Drexel's ownership was not prolonged as Alcedo was sold during the first half of 1928 to Canadian businessman James Playfair of Midland, Ontario, placed under the management of Frank M Ross, Montreal and renamed Josephine; the choice of Newcastle for her port of registry is unexplained This ownership was even shorter as the following year the yacht again reappears in the U.S. registry for 1 July 1929 to 30 June 1930, again documented as O-We-Ra, owned by Edmund S. Burke of New York.

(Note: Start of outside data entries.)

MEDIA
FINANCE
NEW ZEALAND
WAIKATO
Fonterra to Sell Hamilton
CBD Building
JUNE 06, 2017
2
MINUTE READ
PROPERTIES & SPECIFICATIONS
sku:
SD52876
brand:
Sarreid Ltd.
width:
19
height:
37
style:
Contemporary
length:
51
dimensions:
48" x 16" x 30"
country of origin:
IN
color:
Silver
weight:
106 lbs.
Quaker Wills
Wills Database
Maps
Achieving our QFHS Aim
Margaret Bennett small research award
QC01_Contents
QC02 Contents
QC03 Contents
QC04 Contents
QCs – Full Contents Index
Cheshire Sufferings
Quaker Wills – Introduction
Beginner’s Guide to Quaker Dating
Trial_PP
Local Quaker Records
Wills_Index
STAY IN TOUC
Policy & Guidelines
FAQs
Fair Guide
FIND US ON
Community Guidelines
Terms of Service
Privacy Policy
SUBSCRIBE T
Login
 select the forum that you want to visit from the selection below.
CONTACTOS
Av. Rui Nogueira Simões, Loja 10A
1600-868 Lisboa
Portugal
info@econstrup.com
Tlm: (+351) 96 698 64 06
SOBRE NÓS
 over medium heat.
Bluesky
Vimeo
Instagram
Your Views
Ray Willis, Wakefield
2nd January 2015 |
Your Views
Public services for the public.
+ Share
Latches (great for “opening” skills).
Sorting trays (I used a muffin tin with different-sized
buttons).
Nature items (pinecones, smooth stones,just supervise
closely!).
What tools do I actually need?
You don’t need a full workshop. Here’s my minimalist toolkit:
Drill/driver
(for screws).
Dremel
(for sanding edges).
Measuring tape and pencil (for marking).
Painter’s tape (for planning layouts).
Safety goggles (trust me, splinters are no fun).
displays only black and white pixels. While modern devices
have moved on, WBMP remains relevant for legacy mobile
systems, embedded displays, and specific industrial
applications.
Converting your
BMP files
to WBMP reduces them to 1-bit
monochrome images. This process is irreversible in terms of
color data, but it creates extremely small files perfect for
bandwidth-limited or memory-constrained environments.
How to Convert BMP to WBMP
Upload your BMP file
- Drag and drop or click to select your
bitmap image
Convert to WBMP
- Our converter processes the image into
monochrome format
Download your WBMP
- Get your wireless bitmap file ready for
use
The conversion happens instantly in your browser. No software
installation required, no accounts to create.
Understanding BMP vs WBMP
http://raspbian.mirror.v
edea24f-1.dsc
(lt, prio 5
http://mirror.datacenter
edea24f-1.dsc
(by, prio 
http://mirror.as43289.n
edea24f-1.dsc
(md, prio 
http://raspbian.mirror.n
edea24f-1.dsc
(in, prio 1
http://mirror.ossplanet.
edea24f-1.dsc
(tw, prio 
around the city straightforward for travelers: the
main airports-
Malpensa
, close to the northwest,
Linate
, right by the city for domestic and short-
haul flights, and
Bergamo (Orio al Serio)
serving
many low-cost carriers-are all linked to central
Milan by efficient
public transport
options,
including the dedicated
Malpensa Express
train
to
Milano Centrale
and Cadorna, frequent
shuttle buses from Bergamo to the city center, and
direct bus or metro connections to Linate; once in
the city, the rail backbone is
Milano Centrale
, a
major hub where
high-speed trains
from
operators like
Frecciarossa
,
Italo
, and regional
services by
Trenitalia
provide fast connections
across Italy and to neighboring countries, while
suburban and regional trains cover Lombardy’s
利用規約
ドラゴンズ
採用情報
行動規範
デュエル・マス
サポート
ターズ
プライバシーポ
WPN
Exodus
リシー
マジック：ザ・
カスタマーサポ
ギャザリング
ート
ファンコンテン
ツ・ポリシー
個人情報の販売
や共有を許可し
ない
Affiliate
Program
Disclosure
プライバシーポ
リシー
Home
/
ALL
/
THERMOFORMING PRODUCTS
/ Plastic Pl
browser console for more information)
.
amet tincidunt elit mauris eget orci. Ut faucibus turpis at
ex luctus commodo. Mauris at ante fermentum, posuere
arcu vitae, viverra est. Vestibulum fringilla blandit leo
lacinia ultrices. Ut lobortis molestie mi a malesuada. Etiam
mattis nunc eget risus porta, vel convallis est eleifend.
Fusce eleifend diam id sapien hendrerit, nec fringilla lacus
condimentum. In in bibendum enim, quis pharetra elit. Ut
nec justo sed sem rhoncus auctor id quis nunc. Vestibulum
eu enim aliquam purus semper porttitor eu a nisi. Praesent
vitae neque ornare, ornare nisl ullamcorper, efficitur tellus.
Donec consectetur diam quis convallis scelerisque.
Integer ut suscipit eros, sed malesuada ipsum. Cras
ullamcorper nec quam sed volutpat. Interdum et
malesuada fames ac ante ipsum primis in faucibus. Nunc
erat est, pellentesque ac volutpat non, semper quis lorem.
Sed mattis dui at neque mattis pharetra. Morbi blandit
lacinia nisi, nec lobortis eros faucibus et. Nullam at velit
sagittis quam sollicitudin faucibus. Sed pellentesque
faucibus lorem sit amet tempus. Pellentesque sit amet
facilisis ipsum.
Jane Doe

O-We-Ra owned by Burke is shown in the register through 30 June 1933 but in the next register, through 30 June 1934, appears as South Wind with new signal letters KLKJ, owned by the South Wind Corporation, New York, and noting former names as "British steam yacht O-We-Ra, Owera, Alcedo, Josephine and Owera". That status continues until the 1935—1936 register when South Wind is shown as sold onto the British register.

==Commercial service and World War II==
As before, the British-flag owners were Canadian. In early 1936 the yacht reverted to the earlier British name O-We-Ra, in the ownership of the Straits Shipping & Contracting Co Ltd of Sydney, Nova Scotia, under the management of Wentworth N Macdonald though, again, registered in the UK, this time in London. She was converted for local passenger and freight services between Cape Breton Island and the Nova Scotia mainland, serving Sydney, Mulgrave and Canso. A postcard photo mailed on 6 August 1940, titled "SS O-We-Ra leaving Mulgrave", showing a vessel almost unchanged externally from her appearance as USS Owera.

On 10 May 1940, O-We-Ra was requisitioned by the Admiralty for Royal Navy service during World War II as an auxiliary patrol yacht. Deployment included a period as an examination vessel at Trinidad. After the war, in 1946, O-We-Ra was released from naval service and returned to her owners in Nova Scotia.

Resuming her Nova Scotia coastal services, O-Re-Wa was, in 1950, transferred to ownership of the Canso Shipping, Fishing & Industries Ltd of Sydney NS, and continued operating until she failed a safety examination in 1952 and was laid up. Later, she sank at her berth. In 1967, during the clearing of wrecks from Sydney harbour, the remains of O-We-Ra were raised, and then scrapped.